Her father ignored her.

Once the king was standing directly in front of him, Art felt as if he was facing down not a king, but a Nordic berserker of old despite the utter civility of the king's elegantly tailored black attire which highlighted the paleness of features he shared with his daughter. While the king was no more muscular than Art and actually a bit shorter, the fire in the king's eyes lent him the illusion of height and the promise of power.

Art steeled himself.

Then the king embraced him like a long-lost son and whispered, “Thank you.”

Everyone in the vicinity went silent from shock, but none more so than Art and Annika.

Exchanging a look between them that silently asked the question if the other had anything to with this even as they both simultaneously realized that would have been impossible without the other one knowing, Annika rallied her thoughts enough to stammer, “You're not . . . angry?”

“I was at first,” the king admitted with a smile as he stepped a pace back from Art.

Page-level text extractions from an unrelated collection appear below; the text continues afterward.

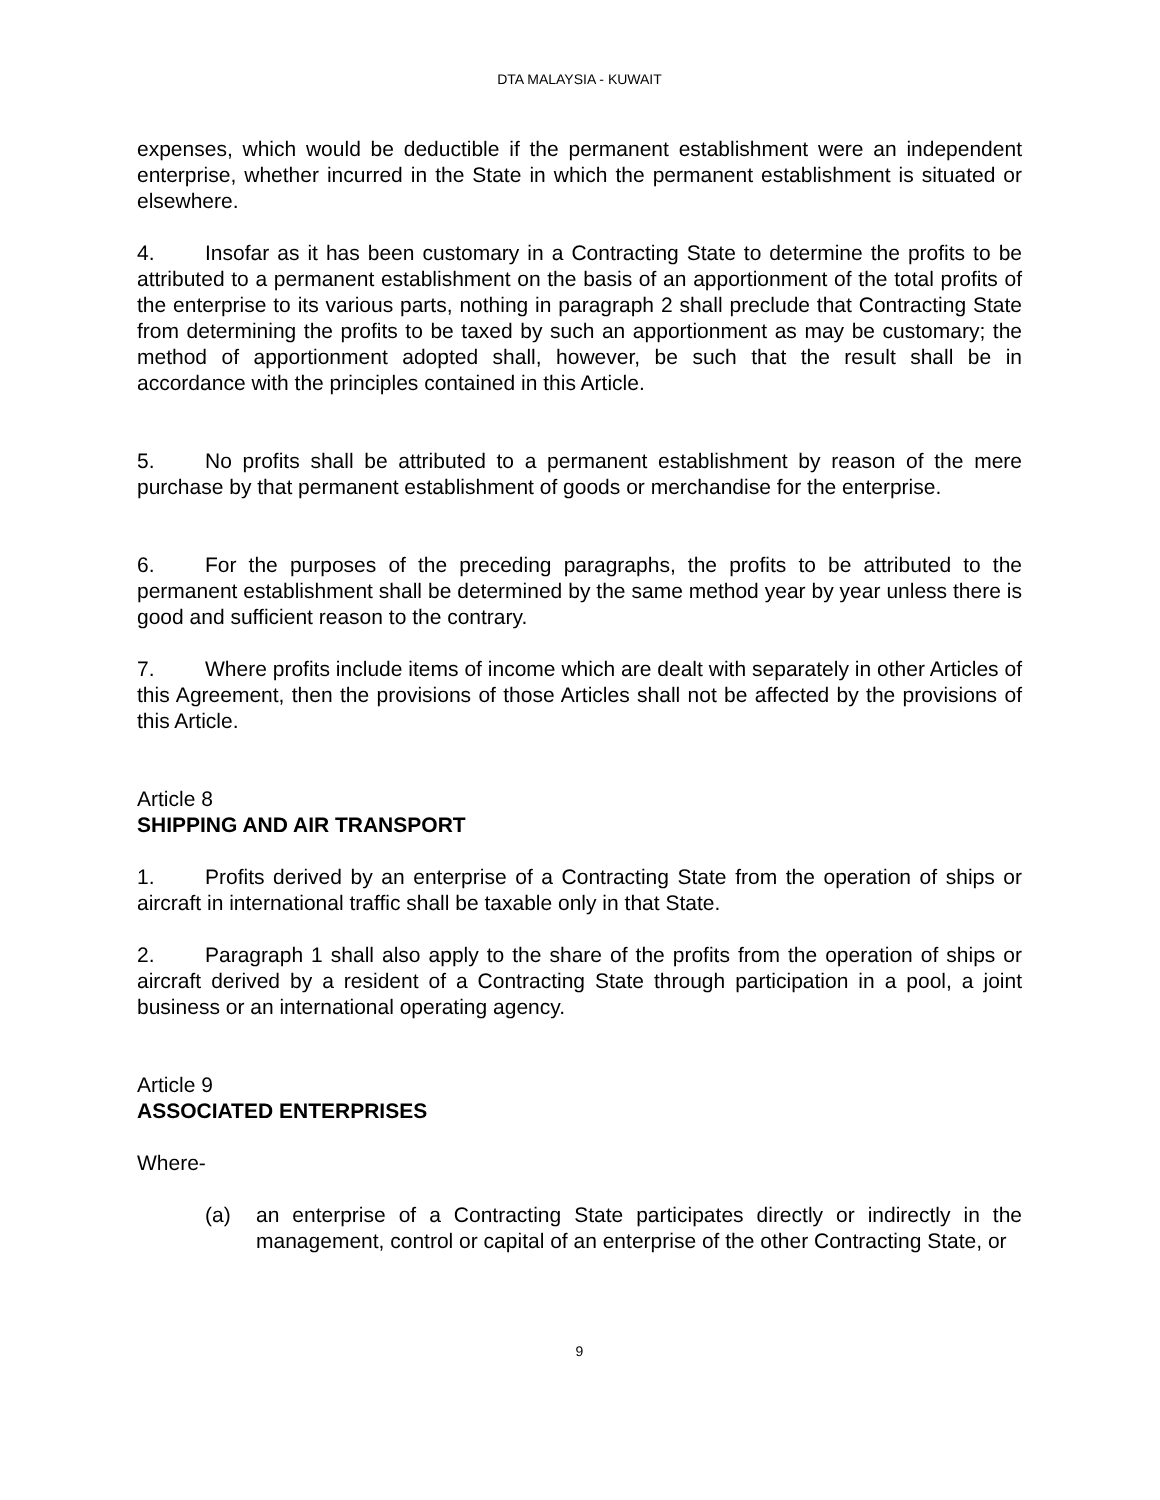DTA MALAYSIA - KUWAIT
expenses, which would be deductible if the permanent establishment were an independent enterprise, whether incurred in the State in which the permanent establishment is situated or elsewhere.
4. Insofar as it has been customary in a Contracting State to determine the profits to be attributed to a permanent establishment on the basis of an apportionment of the total profits of the enterprise to its various parts, nothing in paragraph 2 shall preclude that Contracting State from determining the profits to be taxed by such an apportionment as may be customary; the method of apportionment adopted shall, however, be such that the result shall be in accordance with the principles contained in this Article.
5. No profits shall be attributed to a permanent establishment by reason of the mere purchase by that permanent establishment of goods or merchandise for the enterprise.
6. For the purposes of the preceding paragraphs, the profits to be attributed to the permanent establishment shall be determined by the same method year by year unless there is good and sufficient reason to the contrary.
7. Where profits include items of income which are dealt with separately in other Articles of this Agreement, then the provisions of those Articles shall not be affected by the provisions of this Article.
Article 8
SHIPPING AND AIR TRANSPORT
1. Profits derived by an enterprise of a Contracting State from the operation of ships or aircraft in international traffic shall be taxable only in that State.
2. Paragraph 1 shall also apply to the share of the profits from the operation of ships or aircraft derived by a resident of a Contracting State through participation in a pool, a joint business or an international operating agency.
Article 9
ASSOCIATED ENTERPRISES
Where-
(a) an enterprise of a Contracting State participates directly or indirectly in the management, control or capital of an enterprise of the other Contracting State, or
9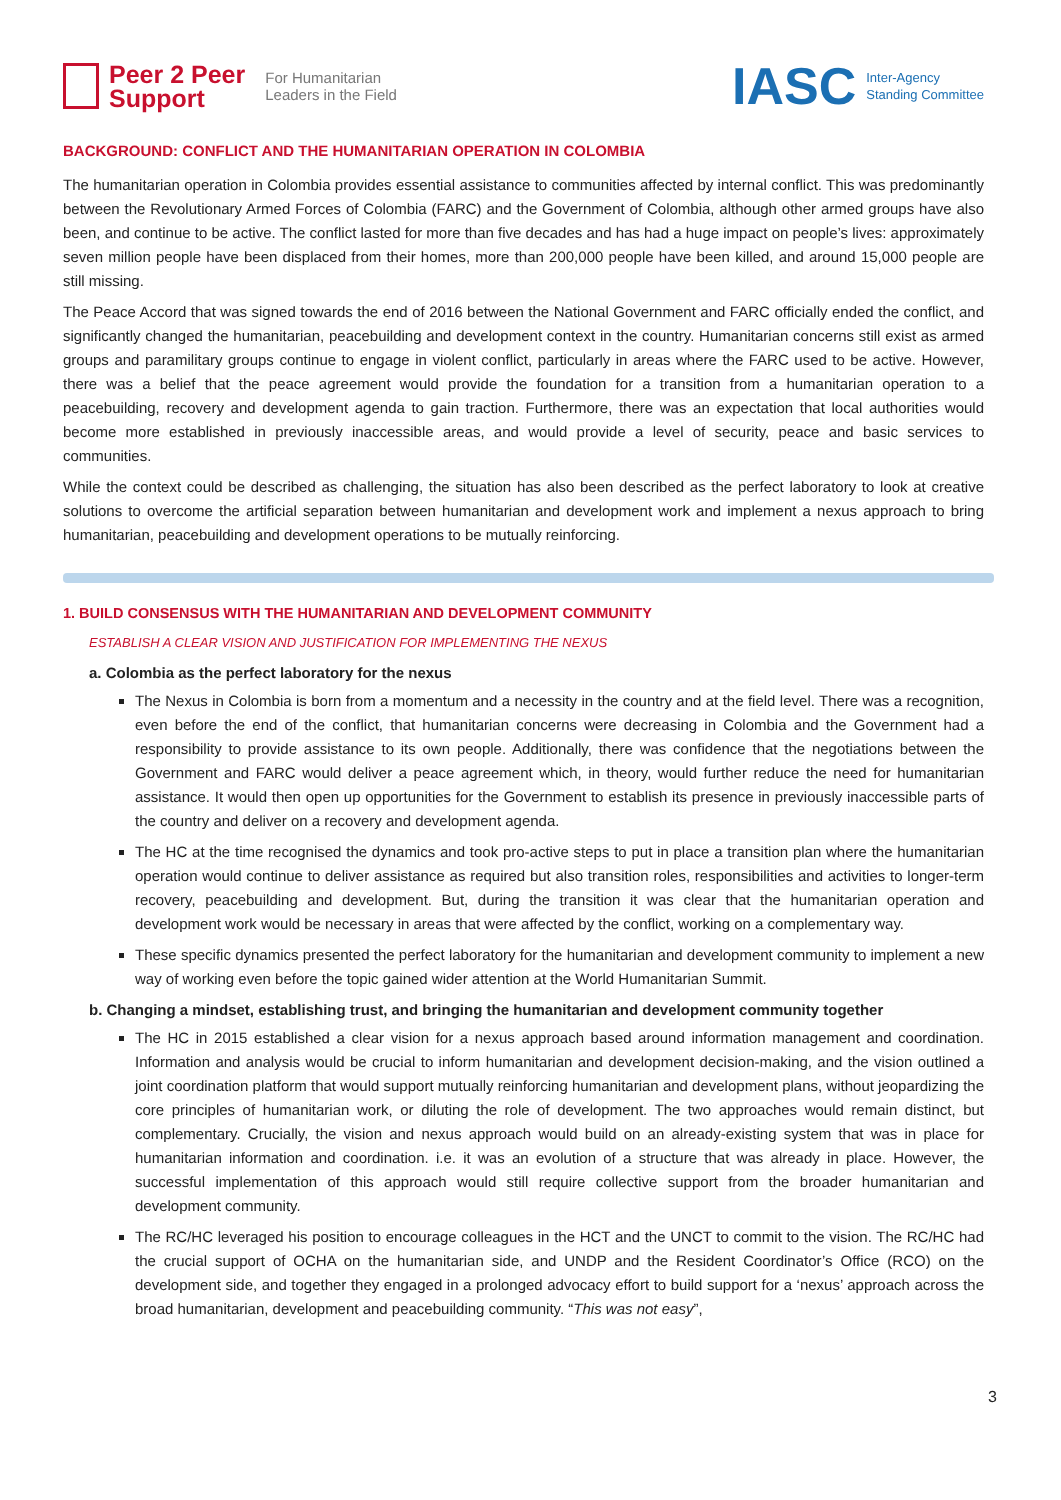Peer 2 Peer
Support
For Humanitarian
Leaders in the Field
IASC Inter-Agency
Standing Committee
BACKGROUND: CONFLICT AND THE HUMANITARIAN OPERATION IN COLOMBIA
The humanitarian operation in Colombia provides essential assistance to communities affected by internal conflict. This was predominantly between the Revolutionary Armed Forces of Colombia (FARC) and the Government of Colombia, although other armed groups have also been, and continue to be active. The conflict lasted for more than five decades and has had a huge impact on people’s lives: approximately seven million people have been displaced from their homes, more than 200,000 people have been killed, and around 15,000 people are still missing.
The Peace Accord that was signed towards the end of 2016 between the National Government and FARC officially ended the conflict, and significantly changed the humanitarian, peacebuilding and development context in the country. Humanitarian concerns still exist as armed groups and paramilitary groups continue to engage in violent conflict, particularly in areas where the FARC used to be active. However, there was a belief that the peace agreement would provide the foundation for a transition from a humanitarian operation to a peacebuilding, recovery and development agenda to gain traction. Furthermore, there was an expectation that local authorities would become more established in previously inaccessible areas, and would provide a level of security, peace and basic services to communities.
While the context could be described as challenging, the situation has also been described as the perfect laboratory to look at creative solutions to overcome the artificial separation between humanitarian and development work and implement a nexus approach to bring humanitarian, peacebuilding and development operations to be mutually reinforcing.
1. BUILD CONSENSUS WITH THE HUMANITARIAN AND DEVELOPMENT COMMUNITY
ESTABLISH A CLEAR VISION AND JUSTIFICATION FOR IMPLEMENTING THE NEXUS
a. Colombia as the perfect laboratory for the nexus
The Nexus in Colombia is born from a momentum and a necessity in the country and at the field level. There was a recognition, even before the end of the conflict, that humanitarian concerns were decreasing in Colombia and the Government had a responsibility to provide assistance to its own people. Additionally, there was confidence that the negotiations between the Government and FARC would deliver a peace agreement which, in theory, would further reduce the need for humanitarian assistance. It would then open up opportunities for the Government to establish its presence in previously inaccessible parts of the country and deliver on a recovery and development agenda.
The HC at the time recognised the dynamics and took pro-active steps to put in place a transition plan where the humanitarian operation would continue to deliver assistance as required but also transition roles, responsibilities and activities to longer-term recovery, peacebuilding and development. But, during the transition it was clear that the humanitarian operation and development work would be necessary in areas that were affected by the conflict, working on a complementary way.
These specific dynamics presented the perfect laboratory for the humanitarian and development community to implement a new way of working even before the topic gained wider attention at the World Humanitarian Summit.
b. Changing a mindset, establishing trust, and bringing the humanitarian and development community together
The HC in 2015 established a clear vision for a nexus approach based around information management and coordination. Information and analysis would be crucial to inform humanitarian and development decision-making, and the vision outlined a joint coordination platform that would support mutually reinforcing humanitarian and development plans, without jeopardizing the core principles of humanitarian work, or diluting the role of development. The two approaches would remain distinct, but complementary. Crucially, the vision and nexus approach would build on an already-existing system that was in place for humanitarian information and coordination. i.e. it was an evolution of a structure that was already in place. However, the successful implementation of this approach would still require collective support from the broader humanitarian and development community.
The RC/HC leveraged his position to encourage colleagues in the HCT and the UNCT to commit to the vision. The RC/HC had the crucial support of OCHA on the humanitarian side, and UNDP and the Resident Coordinator’s Office (RCO) on the development side, and together they engaged in a prolonged advocacy effort to build support for a ‘nexus’ approach across the broad humanitarian, development and peacebuilding community. “This was not easy”,
3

“But I thought . . .” Annika began, but her father gently hushed her.

“But how could I stay angry at the father of my beautiful granddaughter?” he asked rhetorically in a voice pitched to carry to the ears of the nearby reporters. As much for their benefit as for anyone else, he added, “A man who not only saved her life, but the life of my beloved daughter not once, but twice, a man my daughter clearly loves with all her heart just as he loves her in return.” Having said his piece, the king took Art and Annika by the hand, and joined their hands together once more.

While Art and Annika stood stock-still, unsure what to do next, a mixed crowd of well-wishers shouting their congratulations, reporters shouting their questions, and security trying to hold everyone else at bay descended upon them.

“Huh,” Caleb muttered, momentarily forgotten by all but a few dedicated security personnel coming to protect him and Gwen as well. “That was . . . unexpected.”